Records shown START

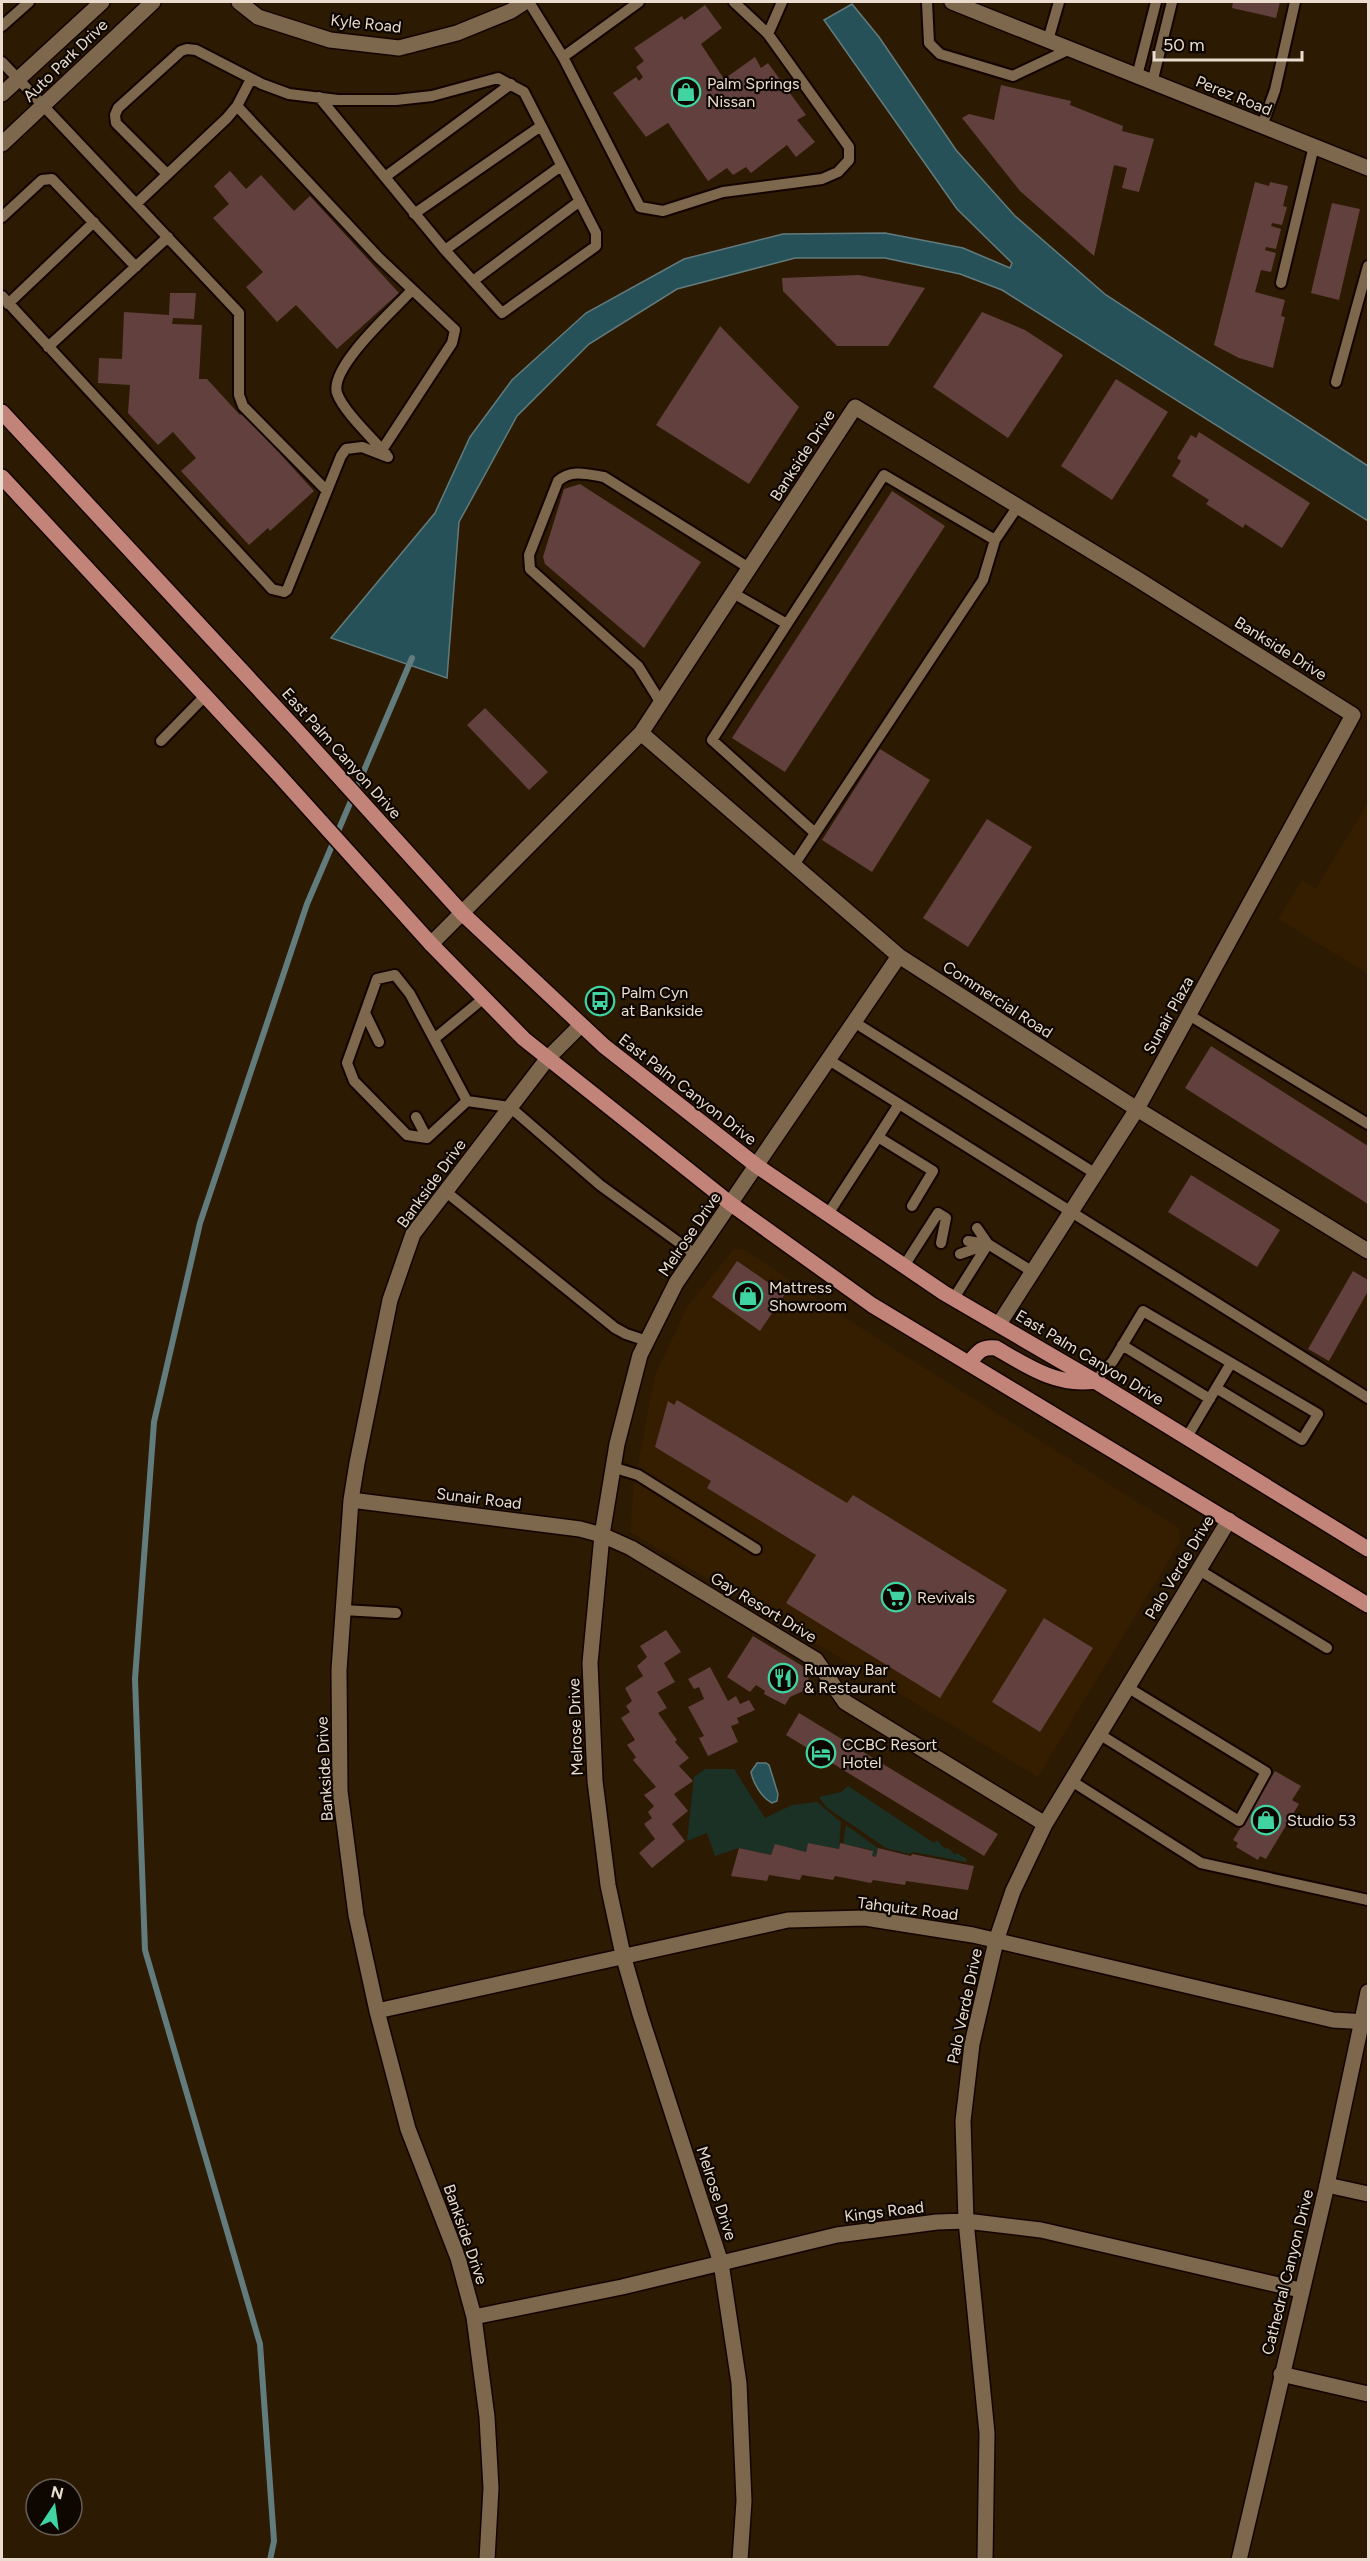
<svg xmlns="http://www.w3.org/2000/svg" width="1370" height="2561" viewBox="0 0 1370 2561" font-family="Figtree,sans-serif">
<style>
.built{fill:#351e00}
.green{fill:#1b3125}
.water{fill:#275159;stroke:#627b7c;stroke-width:1.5}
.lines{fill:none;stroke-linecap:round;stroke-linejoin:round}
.stream{stroke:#627b7c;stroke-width:6}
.building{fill:#61403e}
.lane-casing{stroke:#140400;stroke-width:14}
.street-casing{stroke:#140400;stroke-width:18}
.secondary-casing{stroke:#140400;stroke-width:18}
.primary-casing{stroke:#140400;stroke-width:18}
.lane{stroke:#7d674d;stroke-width:10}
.street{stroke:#7d674d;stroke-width:15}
.secondary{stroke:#7d674d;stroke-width:15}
.primary{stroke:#c28479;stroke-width:15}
.labels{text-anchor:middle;stroke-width:4.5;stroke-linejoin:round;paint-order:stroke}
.street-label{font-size:16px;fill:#eaddcf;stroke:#0e0701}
.poi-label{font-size:16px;fill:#eaddcf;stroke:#0e0701;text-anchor:start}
</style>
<rect width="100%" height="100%" fill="#2c1a02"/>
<path class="built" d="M1368 802V974L1278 919 1302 880 1316 888Z
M744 1249 845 1318 1179 1528 1180 1542 1038 1777 630 1532 634 1484 655 1375 687 1307 733 1250Z"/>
<path class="green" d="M705 1769H734L765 1818 792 1805 817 1802 841 1822 839 1849 808 1843 806 1852 775 1845 771 1855 739 1848 715 1856 707 1833 687 1841 694 1777Z
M848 1786 934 1843 937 1840 945 1849 947 1847 955 1855 957 1853 967 1859 966 1862 913 1852 909 1854 886 1848 826 1807 819 1797 841 1792Z
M846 1825 878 1848 876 1857 872 1856V1850L843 1844Z"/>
<path class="water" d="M852 4 879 37 956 150 1015 216 1106 295 1368 466V521L1002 290 960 274 885 258H795L677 289 589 344 517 416 459 522 447 678 331 638 435 513 470 437 512 380 586 313 684 259 783 234 885 233 963 248 1010 268 1012 263 957 209 824 20Z
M757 1763H766L769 1765 778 1794 777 1801 772 1803C762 1798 753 1783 751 1772Z"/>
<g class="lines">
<path class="stream" d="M270 2560 274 2541 260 2344 145 1950 135 1679 154 1422 200 1223 307 904 412 658"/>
</g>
<path class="building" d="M1233 2H1280L1276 18 1232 8Z
M705 5 722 28 701 44 724 79 755 57 761 68 768 63 806 115 797 120 815 142 796 157 787 145 751 173 746 167 733 175 727 168 708 181 668 123 646 137 613 93 636 77 639 81 643 77 636 67 644 61 634 48 682 16 684 20Z
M1001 85 1071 101 1070 105 1123 126 1122 131 1154 139 1139 192 1122 188 1127 168 1114 165 1094 256 1020 191 962 118 969 114 994 120Z
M230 171 246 189 261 175 294 211 310 196 399 293 337 349 296 305 277 322 246 287 263 272 213 218 229 204 214 186Z
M1255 182 1269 186 1270 182 1288 186 1283 206 1287 207 1282 225 1272 223 1271 226 1281 229 1276 249 1266 247 1265 250 1276 253 1271 272 1261 270 1255 292 1285 300 1281 316 1285 317 1273 368 1239 358 1214 345Z
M1332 203 1360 209 1339 300 1311 293Z
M859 275 925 288 888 346H837L783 291 782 278Z
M170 293H196L194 319 173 318 172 324 202 325 199 379H207L240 415 243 413 314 491 270 531 268 528 249 545 181 471 196 458 173 432 158 445 128 413 130 385 98 383 99 358 122 359 124 312 169 315Z
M982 312 1025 330 1063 355 1008 438 933 387Z
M720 326 799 407 749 484 656 425Z
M1116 379 1168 412 1112 500 1061 466Z
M1199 432 1310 503 1282 548 1245 524 1243 528 1206 504 1209 500 1172 476 1181 461 1177 458 1191 435 1196 438Z
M580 484 701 562 644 648 545 564 543 557 564 489Z
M892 491 945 526 785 772 732 738Z
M485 708 548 772 529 790 467 725Z
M880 749 930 780 872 872 822 840Z
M987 819 1032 847 968 947 923 918Z
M1211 1046 1368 1146V1204L1185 1088Z
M1191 1175 1280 1230 1257 1267 1168 1212Z
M737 1261 785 1294 760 1331 712 1297Z
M1353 1271 1368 1280V1291L1329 1361 1308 1349Z
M677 1400 847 1503 853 1495 1007 1590 940 1698 786 1603 816 1555 707 1488 711 1481 655 1447 668 1401 674 1405Z
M1044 1618 1093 1648 1040 1732 992 1702Z
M666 1630 681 1652 664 1663 675 1682 657 1692 667 1708 658 1713 677 1740 675 1742 689 1758 679 1766 693 1781 674 1794 688 1811 672 1824 685 1841 652 1868 639 1853 655 1839 644 1824 652 1818 648 1812 654 1806 644 1795 656 1787 633 1760 636 1757 627 1745 635 1740 621 1718 630 1712 626 1706 632 1701 625 1688 643 1676 637 1666 647 1657 640 1646Z
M753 1636 804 1667 812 1687 790 1697 785 1705 764 1694 765 1691 756 1685 750 1692 727 1677Z
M710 1667 728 1701 736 1696 740 1704 749 1700 755 1710 737 1718 739 1723 731 1726 738 1742 708 1756 699 1738 704 1736 688 1707 704 1699 699 1687 694 1689 688 1679Z
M799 1713 998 1834 984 1856 786 1735Z
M1275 1771 1301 1786 1292 1800 1299 1804 1266 1859 1260 1856 1258 1860 1236 1847 1238 1843 1233 1840Z
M808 1843 839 1849 840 1843 873 1851 872 1856 876 1857 878 1848 911 1856 912 1854 974 1866 968 1890 906 1881 905 1885 873 1880 871 1883 835 1876 833 1880 802 1875 800 1880 769 1875 767 1881 731 1876 739 1848 771 1855 775 1844 806 1852Z"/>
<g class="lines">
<g class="lane-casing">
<path id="lane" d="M529 2 563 57 640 207 663 211 723 192 822 179 838 172 849 160V147L768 34 734 2
M927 2 929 43 940 54 1013 76 1070 49
M2 26 29 2
M768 34 782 2
M1048 40 1059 2
M563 57 639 2
M2 62 239 313V395L243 406 327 491
M1137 76 1156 2
M1152 83 1172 2
M237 106 378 257 455 330 452 343 382 450
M1262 126 1275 90 1295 2
M167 174 116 123 115 115 118 108 181 51 187 49 196 50 262 84 289 94 338 100H396L432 96 498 78 524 92 596 233V246L502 313 445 250 319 97
M385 177 511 84
M136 204 227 118 237 106 251 79
M414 214 541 126
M2 217 42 180 52 179 136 267
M445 250 561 166
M473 281 580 201
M1281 283 1314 146
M2 296 272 589 284 592 287 590 341 456 346 449 362 447 388 457
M8 304 94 222
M48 347 168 237
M1336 382 1368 266
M386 454C373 439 343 411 337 393 329 367 395 309 412 290
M733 593 787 624 884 475 995 540 1018 506
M787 624 712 740 815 833
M661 703 638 666 530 569 529 555 558 481C571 469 587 474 604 477L749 568
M161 741 205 696
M794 865 983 580 995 540
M395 975 410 994 467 1101 427 1138 407 1135 354 1081 347 1063 377 979Z
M365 1013 379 1042
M1189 1015 1368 1124
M854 1022 1096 1174
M434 1039 484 998
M829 1060 1368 1398
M467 1101 510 1107 600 1185 696 1255
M416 1117 427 1138
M878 1137 899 1104
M445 1191 615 1328 626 1334 647 1341
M828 1214 878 1137 933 1171 912 1206
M977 1228 988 1244
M968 1241 987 1244
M960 1254 988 1244
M904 1266 938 1213 946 1218 941 1243
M954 1298 988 1244 1033 1272
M1122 1345 1210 1399
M1095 1381 1113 1361 1143 1311 1318 1414 1302 1440 1216 1388
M1187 1437 1231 1363
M612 1467 638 1475 756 1549
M1199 1570 1327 1648
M343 1610 396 1613
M1099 1734 1239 1821 1266 1772 1127 1687
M1070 1780 1201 1863 1368 1900"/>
</g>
<g class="street-casing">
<path id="street" d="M239 2 258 17 330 40 399 48 457 33 511 11 525 2
M2 94 102 2
M2 144 153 2
M641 733 899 956 1137 1109 1368 1251
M431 944 641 733 855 407 1134 577 1353 715 1137 1109 999 1324
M351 1500 580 1529 602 1535 631 1548 816 1660 845 1702 1045 1824
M377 2011 788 1920 865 1918 973 1935 1333 2020 1368 2022
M1327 2185 1368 2194
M474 2317 622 2287 837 2235 937 2222 966 2221 1041 2230 1300 2290
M1281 2374 1368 2394
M487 2560 491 2488 487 2417 474 2317 458 2258 408 2129 377 2011 356 1915 340 1791 339 1670 351 1500 357 1463 390 1300 413 1234 548 1058 581 1025
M740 2560 744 2501 739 2383 721 2263 640 2014 623 1955 608 1885 595 1781 590 1663 602 1535 617 1444 640 1355 676 1283 899 956
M985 2560 987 2433 966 2221 963 2121 972 2044 996 1941 1013 1891 1045 1824 1229 1520"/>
</g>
<g class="secondary-casing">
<path id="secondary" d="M952 2 1368 168
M1239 2560 1327 2185 1368 1992"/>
</g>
<g class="primary-casing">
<path id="primary" d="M2 412 293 726 462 913 604 1046 757 1166 944 1293 1095 1381 1368 1549
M2 477 277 773 431 944 524 1039 731 1204 872 1305 1368 1605
M969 1363C978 1352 982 1346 996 1348 1027 1366 1058 1387 1095 1381"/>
</g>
<use href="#lane" class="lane"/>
<use href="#street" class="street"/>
<use href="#secondary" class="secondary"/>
<use href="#primary" class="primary"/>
</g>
<defs>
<g id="shop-ring" transform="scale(1.5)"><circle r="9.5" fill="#0e0701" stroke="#40d4a2" stroke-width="1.5"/><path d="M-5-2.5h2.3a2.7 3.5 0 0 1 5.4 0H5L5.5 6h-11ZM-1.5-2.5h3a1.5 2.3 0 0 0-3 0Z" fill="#40d4a2"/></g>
<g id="bus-ring" transform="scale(1.5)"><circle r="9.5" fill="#0e0701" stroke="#40d4a2" stroke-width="1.5"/><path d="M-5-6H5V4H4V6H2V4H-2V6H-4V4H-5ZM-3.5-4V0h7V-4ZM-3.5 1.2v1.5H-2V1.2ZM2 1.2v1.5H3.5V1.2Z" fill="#40d4a2"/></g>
<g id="supermarket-ring" transform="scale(1.5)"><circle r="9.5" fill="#0e0701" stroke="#40d4a2" stroke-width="1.5"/><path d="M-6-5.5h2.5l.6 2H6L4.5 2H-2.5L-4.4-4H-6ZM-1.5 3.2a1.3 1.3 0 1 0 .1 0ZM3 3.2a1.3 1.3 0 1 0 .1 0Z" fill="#40d4a2"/></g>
<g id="restaurant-ring" transform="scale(1.5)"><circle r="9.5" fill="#0e0701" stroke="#40d4a2" stroke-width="1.5"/><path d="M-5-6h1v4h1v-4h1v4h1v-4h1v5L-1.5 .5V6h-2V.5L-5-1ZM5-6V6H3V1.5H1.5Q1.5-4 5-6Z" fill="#40d4a2"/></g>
<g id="hotel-ring" transform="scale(1.5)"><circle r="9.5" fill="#0e0701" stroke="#40d4a2" stroke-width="1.5"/><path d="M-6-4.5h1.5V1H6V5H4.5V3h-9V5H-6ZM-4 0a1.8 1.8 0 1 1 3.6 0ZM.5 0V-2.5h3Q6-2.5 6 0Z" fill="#40d4a2"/></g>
</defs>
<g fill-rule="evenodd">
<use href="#shop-ring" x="686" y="92"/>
<use href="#bus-ring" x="600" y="1001"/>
<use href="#shop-ring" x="748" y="1296"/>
<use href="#supermarket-ring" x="896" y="1597"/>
<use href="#restaurant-ring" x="783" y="1678"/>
<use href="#hotel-ring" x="821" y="1753"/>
<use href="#shop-ring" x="1266" y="1820"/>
</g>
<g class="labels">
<g class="street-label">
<text transform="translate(366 23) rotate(6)" y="6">Kyle Road</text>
<text transform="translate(65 60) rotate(-44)" y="6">Auto Park Drive</text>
<text transform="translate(1234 95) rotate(22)" y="6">Perez Road</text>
<text transform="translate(802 455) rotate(-57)" y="6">Bankside Drive</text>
<text transform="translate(1281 648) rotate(32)" y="6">Bankside Drive</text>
<text transform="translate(342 753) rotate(48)" y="6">East Palm Canyon Drive</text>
<text transform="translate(998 999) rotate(33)" y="6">Commercial Road</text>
<text transform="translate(1168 1015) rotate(-61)" y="6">Sunair Plaza</text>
<text transform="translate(688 1089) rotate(38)" y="6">East Palm Canyon Drive</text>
<text transform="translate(431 1183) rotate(-54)" y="6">Bankside Drive</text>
<text transform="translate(689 1234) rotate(-56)" y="6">Melrose Drive</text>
<text transform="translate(1090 1357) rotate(31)" y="6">East Palm Canyon Drive</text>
<text transform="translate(479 1498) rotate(7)" y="6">Sunair Road</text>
<text transform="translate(1179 1567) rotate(-59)" y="6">Palo Verde Drive</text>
<text transform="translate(764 1607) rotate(31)" y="6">Gay Resort Drive</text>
<text transform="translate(575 1727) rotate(-92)" y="6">Melrose Drive</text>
<text transform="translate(324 1769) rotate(-93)" y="6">Bankside Drive</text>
<text transform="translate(908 1908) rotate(7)" y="6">Tahquitz Road</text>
<text transform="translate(964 2006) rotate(-78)" y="6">Palo Verde Drive</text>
<text transform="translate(717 2193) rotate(72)" y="6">Melrose Drive</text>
<text transform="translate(884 2211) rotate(-7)" y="6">Kings Road</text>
<text transform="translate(466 2234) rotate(71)" y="6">Bankside Drive</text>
<text transform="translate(1287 2272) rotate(-76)" y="6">Cathedral Canyon Drive</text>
</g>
<g class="poi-label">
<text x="707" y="89">Palm Springs<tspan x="707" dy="18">Nissan</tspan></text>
<text x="621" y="998">Palm Cyn<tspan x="621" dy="18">at Bankside</tspan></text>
<text x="769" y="1293">Mattress<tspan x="769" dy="18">Showroom</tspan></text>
<text x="917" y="1603">Revivals</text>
<text x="804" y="1675">Runway Bar<tspan x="804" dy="18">&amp; Restaurant</tspan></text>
<text x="842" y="1750">CCBC Resort<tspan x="842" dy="18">Hotel</tspan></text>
<text x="1287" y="1826">Studio 53</text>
</g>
</g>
<rect width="1370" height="2561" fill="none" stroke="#eaddcf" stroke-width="6"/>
<g transform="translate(54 2507) rotate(13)"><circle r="28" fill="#0e0701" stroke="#665d53" stroke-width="1.5"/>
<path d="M0-4.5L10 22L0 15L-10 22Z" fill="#40d4a2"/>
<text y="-9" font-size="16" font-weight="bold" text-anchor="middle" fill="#eaddcf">N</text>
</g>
<path d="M1154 51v9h148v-9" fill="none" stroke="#eaddcf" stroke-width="3"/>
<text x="1163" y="51" font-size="18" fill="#eaddcf" stroke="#0e0701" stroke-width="4.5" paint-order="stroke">50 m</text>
</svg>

Records shown END

- Directions for this task: Above are the records; from them, give again exactly the lines from the one containing "M48 347 168 237" to the one containing "M487 2560 491", both lines included, and nothing more.

- Reply:
M48 347 168 237
M1336 382 1368 266
M386 454C373 439 343 411 337 393 329 367 395 309 412 290
M733 593 787 624 884 475 995 540 1018 506
M787 624 712 740 815 833
M661 703 638 666 530 569 529 555 558 481C571 469 587 474 604 477L749 568
M161 741 205 696
M794 865 983 580 995 540
M395 975 410 994 467 1101 427 1138 407 1135 354 1081 347 1063 377 979Z
M365 1013 379 1042
M1189 1015 1368 1124
M854 1022 1096 1174
M434 1039 484 998
M829 1060 1368 1398
M467 1101 510 1107 600 1185 696 1255
M416 1117 427 1138
M878 1137 899 1104
M445 1191 615 1328 626 1334 647 1341
M828 1214 878 1137 933 1171 912 1206
M977 1228 988 1244
M968 1241 987 1244
M960 1254 988 1244
M904 1266 938 1213 946 1218 941 1243
M954 1298 988 1244 1033 1272
M1122 1345 1210 1399
M1095 1381 1113 1361 1143 1311 1318 1414 1302 1440 1216 1388
M1187 1437 1231 1363
M612 1467 638 1475 756 1549
M1199 1570 1327 1648
M343 1610 396 1613
M1099 1734 1239 1821 1266 1772 1127 1687
M1070 1780 1201 1863 1368 1900"/>
</g>
<g class="street-casing">
<path id="street" d="M239 2 258 17 330 40 399 48 457 33 511 11 525 2
M2 94 102 2
M2 144 153 2
M641 733 899 956 1137 1109 1368 1251
M431 944 641 733 855 407 1134 577 1353 715 1137 1109 999 1324
M351 1500 580 1529 602 1535 631 1548 816 1660 845 1702 1045 1824
M377 2011 788 1920 865 1918 973 1935 1333 2020 1368 2022
M1327 2185 1368 2194
M474 2317 622 2287 837 2235 937 2222 966 2221 1041 2230 1300 2290
M1281 2374 1368 2394
M487 2560 491 2488 487 2417 474 2317 458 2258 408 2129 377 2011 356 1915 340 1791 339 1670 351 1500 357 1463 390 1300 413 1234 548 1058 581 1025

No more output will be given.